**ENUNCIADO DA TAREFA A**
Traduza para inglês esta frase do texto sobre a crise política portuguesa: «Duas opiniões indispensáveis para uma leitura mais completa do cenário político actual.»
**ENUNCIADO DA TAREFA B**
Escreva a continuação do texto sobre a crise política portuguesa, começando logo após a sua última frase.

**TEXTO FORNECIDO**
= = = = =

O Crise Política em Curso é um blogue que se destina a reunir os textos publicados sobre os momentos que se vivem na política portuguesa. Um instrumento precioso para acompanhar o que se vai dizendo por esta blogosfera.

Indispensável

Duas opiniões indispensáveis para uma leitura mais completa do cenário político actual.

A Fuga e a Crise - Vital Moreira

Carta Aberta ao Presidente da República - Freitas do Amaral

segunda-feira, junho 28, 2004

Eleições antecipadas

Encontrei esta mensagem no Irreflexões, que já a tinha retirado doutro lado. Para quem queira, é uma forma de se manifestar contra a golpada que estão a preparar.

"ENVIEM MENSAGENS AO PRESIDENTE DA REPÚBLICA

exigir eleições antecipadas TAMBÉM se pode fazer pela net, enviando um email ao presidente da república. não há link directo.

= = = = =

**DADOS FORNECIDOS**
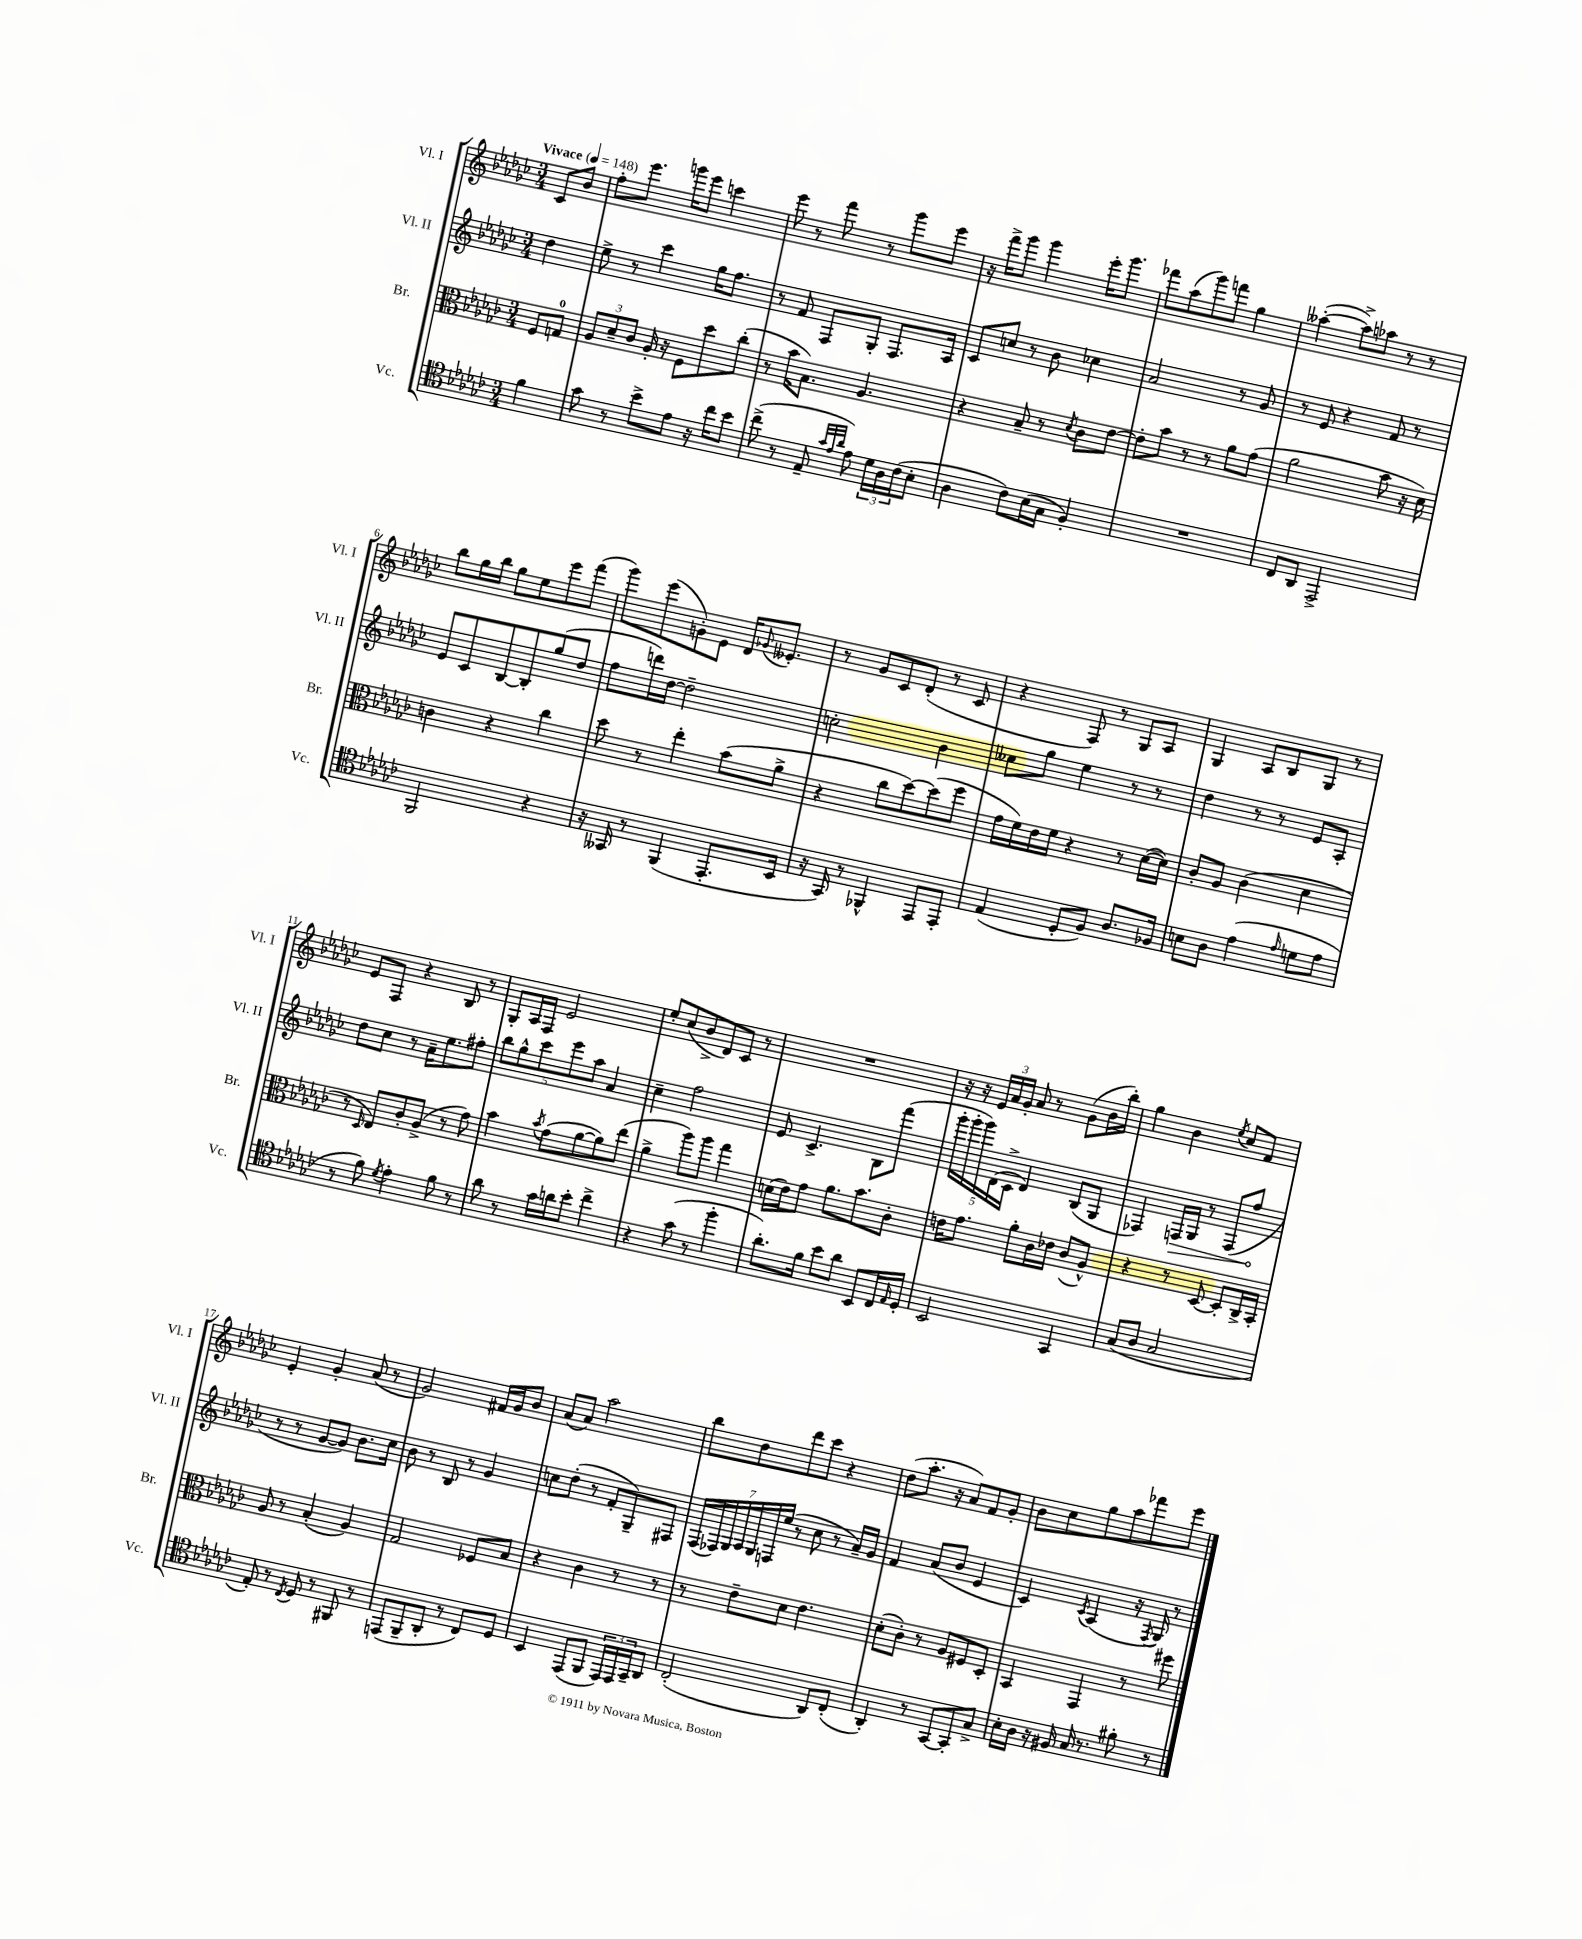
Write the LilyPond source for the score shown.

= = = = =

**RESPOSTA ESCRITA A**
Two indispensable opinions for a fuller reading of the current political scene.

**RESPOSTA ESCRITA B**
dirijam-se à página em baixo, se entenderem, e sigam as instruções/sugestões que lhe seguem


http://www.presidenciarepublica.pt/pt/main.html

menu à esquerda, link: CORREIO ELECTRÓNICO

--
apenas é necessário pôr o vosso endereço normal (e nome)

onde diz motivo escolher no menu "comentar, sugerir ou fornecer opinião"

onde diz área temática escolher no menu "assuntos políticos" ou "assuntos parlamentares" (ambos se adequam parece-me)

sugestão de formatação de mensagem---

asssunto: eleições antecipadas já!

texto:

venho por este meio comunicar a Vossa Excelência a minha preocupação pela situação política actual e o meu pedido de dissolução do parlamento e convocação de eleições antecipadas.

obrigado pelo seu tempo,
[nome]

---------
espalhem a mensagem"

Parabéns...

...à Janela blogosférica do NunoP.

It's oh so quiet

Os silêncios de Jorge Sampaio levam-me a crer que o Presidente tem uma noção de estabilidade diferente da minha. Só espero que não venha a verificar que temos também noções diferentes de legitimidade democrática.

Uma solução ou um problema?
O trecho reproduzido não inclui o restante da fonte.